**Written exercise:** Transcribe every line of the records verbatim.

A run of records
----
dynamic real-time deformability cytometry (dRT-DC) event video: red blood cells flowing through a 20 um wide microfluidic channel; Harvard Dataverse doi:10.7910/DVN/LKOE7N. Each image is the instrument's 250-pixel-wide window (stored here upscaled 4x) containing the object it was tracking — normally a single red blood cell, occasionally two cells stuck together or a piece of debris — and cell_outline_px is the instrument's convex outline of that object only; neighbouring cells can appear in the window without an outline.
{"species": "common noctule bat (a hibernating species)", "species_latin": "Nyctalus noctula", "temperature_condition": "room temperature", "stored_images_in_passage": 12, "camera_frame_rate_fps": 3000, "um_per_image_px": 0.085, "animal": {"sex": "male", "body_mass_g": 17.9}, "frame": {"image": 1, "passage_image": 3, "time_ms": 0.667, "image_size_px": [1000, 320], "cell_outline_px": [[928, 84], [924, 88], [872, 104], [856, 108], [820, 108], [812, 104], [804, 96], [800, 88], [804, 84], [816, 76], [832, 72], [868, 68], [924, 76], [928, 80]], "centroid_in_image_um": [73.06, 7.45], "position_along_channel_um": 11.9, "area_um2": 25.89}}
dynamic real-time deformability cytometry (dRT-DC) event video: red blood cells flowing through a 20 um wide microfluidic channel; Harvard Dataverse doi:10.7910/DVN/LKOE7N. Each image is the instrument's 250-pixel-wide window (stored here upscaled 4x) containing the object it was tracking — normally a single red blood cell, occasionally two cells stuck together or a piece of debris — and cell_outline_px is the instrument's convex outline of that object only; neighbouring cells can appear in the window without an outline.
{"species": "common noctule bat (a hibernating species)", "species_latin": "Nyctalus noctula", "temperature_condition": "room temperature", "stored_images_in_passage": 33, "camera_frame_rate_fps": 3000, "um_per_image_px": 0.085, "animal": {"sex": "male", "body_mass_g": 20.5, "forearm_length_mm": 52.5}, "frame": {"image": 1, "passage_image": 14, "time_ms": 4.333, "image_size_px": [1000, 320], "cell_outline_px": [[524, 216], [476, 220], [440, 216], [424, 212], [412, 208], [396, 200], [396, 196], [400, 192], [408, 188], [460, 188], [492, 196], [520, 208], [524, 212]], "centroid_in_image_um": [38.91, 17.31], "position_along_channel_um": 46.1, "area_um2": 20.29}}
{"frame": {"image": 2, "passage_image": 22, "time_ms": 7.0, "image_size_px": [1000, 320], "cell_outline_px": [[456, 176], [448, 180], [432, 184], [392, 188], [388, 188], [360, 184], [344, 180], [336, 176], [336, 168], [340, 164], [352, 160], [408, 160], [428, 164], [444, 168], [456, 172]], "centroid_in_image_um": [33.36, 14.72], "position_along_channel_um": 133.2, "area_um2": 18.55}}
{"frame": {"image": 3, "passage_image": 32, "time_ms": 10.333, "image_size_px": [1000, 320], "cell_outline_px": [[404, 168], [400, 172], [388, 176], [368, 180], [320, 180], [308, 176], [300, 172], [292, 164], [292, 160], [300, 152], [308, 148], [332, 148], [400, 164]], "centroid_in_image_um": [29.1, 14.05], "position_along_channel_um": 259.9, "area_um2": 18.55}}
----
**Solution:**
dynamic real-time deformability cytometry (dRT-DC) event video: red blood cells flowing through a 20 um wide microfluidic channel; Harvard Dataverse doi:10.7910/DVN/LKOE7N. Each image is the instrument's 250-pixel-wide window (stored here upscaled 4x) containing the object it was tracking — normally a single red blood cell, occasionally two cells stuck together or a piece of debris — and cell_outline_px is the instrument's convex outline of that object only; neighbouring cells can appear in the window without an outline.
{"species": "common noctule bat (a hibernating species)", "species_latin": "Nyctalus noctula", "temperature_condition": "room temperature", "stored_images_in_passage": 12, "camera_frame_rate_fps": 3000, "um_per_image_px": 0.085, "animal": {"sex": "male", "body_mass_g": 17.9}, "frame": {"image": 1, "passage_image": 3, "time_ms": 0.667, "image_size_px": [1000, 320], "cell_outline_px": [[928, 84], [924, 88], [872, 104], [856, 108], [820, 108], [812, 104], [804, 96], [800, 88], [804, 84], [816, 76], [832, 72], [868, 68], [924, 76], [928, 80]], "centroid_in_image_um": [73.06, 7.45], "position_along_channel_um": 11.9, "area_um2": 25.89}}
dynamic real-time deformability cytometry (dRT-DC) event video: red blood cells flowing through a 20 um wide microfluidic channel; Harvard Dataverse doi:10.7910/DVN/LKOE7N. Each image is the instrument's 250-pixel-wide window (stored here upscaled 4x) containing the object it was tracking — normally a single red blood cell, occasionally two cells stuck together or a piece of debris — and cell_outline_px is the instrument's convex outline of that object only; neighbouring cells can appear in the window without an outline.
{"species": "common noctule bat (a hibernating species)", "species_latin": "Nyctalus noctula", "temperature_condition": "room temperature", "stored_images_in_passage": 33, "camera_frame_rate_fps": 3000, "um_per_image_px": 0.085, "animal": {"sex": "male", "body_mass_g": 20.5, "forearm_length_mm": 52.5}, "frame": {"image": 1, "passage_image": 14, "time_ms": 4.333, "image_size_px": [1000, 320], "cell_outline_px": [[524, 216], [476, 220], [440, 216], [424, 212], [412, 208], [396, 200], [396, 196], [400, 192], [408, 188], [460, 188], [492, 196], [520, 208], [524, 212]], "centroid_in_image_um": [38.91, 17.31], "position_along_channel_um": 46.1, "area_um2": 20.29}}
{"frame": {"image": 2, "passage_image": 22, "time_ms": 7.0, "image_size_px": [1000, 320], "cell_outline_px": [[456, 176], [448, 180], [432, 184], [392, 188], [388, 188], [360, 184], [344, 180], [336, 176], [336, 168], [340, 164], [352, 160], [408, 160], [428, 164], [444, 168], [456, 172]], "centroid_in_image_um": [33.36, 14.72], "position_along_channel_um": 133.2, "area_um2": 18.55}}
{"frame": {"image": 3, "passage_image": 32, "time_ms": 10.333, "image_size_px": [1000, 320], "cell_outline_px": [[404, 168], [400, 172], [388, 176], [368, 180], [320, 180], [308, 176], [300, 172], [292, 164], [292, 160], [300, 152], [308, 148], [332, 148], [400, 164]], "centroid_in_image_um": [29.1, 14.05], "position_along_channel_um": 259.9, "area_um2": 18.55}}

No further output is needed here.